Traditional Chistmas Pudding
Ingredients
1 lb plain flour | 1 lb currants |
1 tsp salt | 1 lb raisins |
1 tsp ground ginger | 1 lb saltanas |
2 tsp mixed spice | 1/4 lb chopped peel |
1 lb suet | 1 lb sugar |
1 lb fresh bread crumbs | 1/4 lb almond kernels (optional) |
8 eggs | 1 tsp carb soda dissolved in a teacup of hot water |
wineglass of brandy | 4 pudding cloths |
Method
On the day before mix all fruit, sugar & almonds.
Next day, prepare bread crumbs by removing crusts from half stale bread and crumb the remaining bread finely.
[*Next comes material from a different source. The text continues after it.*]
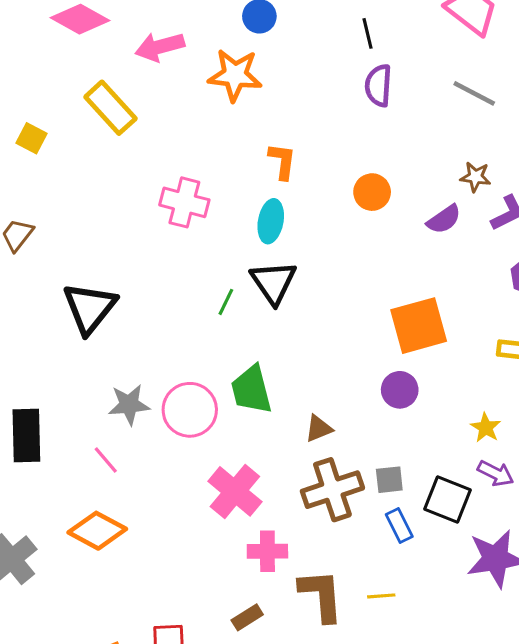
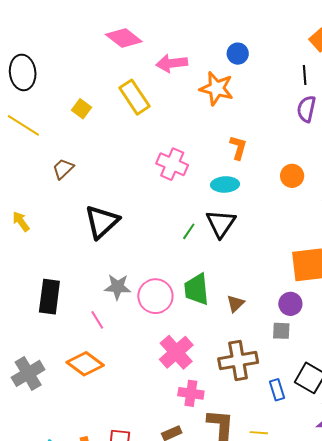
cyan ellipse: (271, 221) -> (225, 184), turned 68
brown triangle: (319, 429) -> (235, 304), moved, turned -30
gray square: (389, 480) -> (281, 331), moved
Finely chop suet & mix with sifted flour, salt, ginger & mixed spice. Add bread crumbs.
Lightly beat eggs, add to fruit and mix well. Add dissolved soda followed by flour mixture. Combine thoroughly and add brandy.
Prepare pudding cloths by soaking in very hot water. Spread out and sprinkle with plain flour. Divide mixture into 4 portions and place each in the centre of a prepared cloth. Fold up the corners and tie securely with a string so that water cannot penetrate but leaving room for pudding expansion.
Boil enough water to drop puddings in up to their necks but not above string ties. Drop puddings in and boil hard for 5 hours. Hang in a shed or similar place to dry.
Prior to eating, boil for 1 hour as above.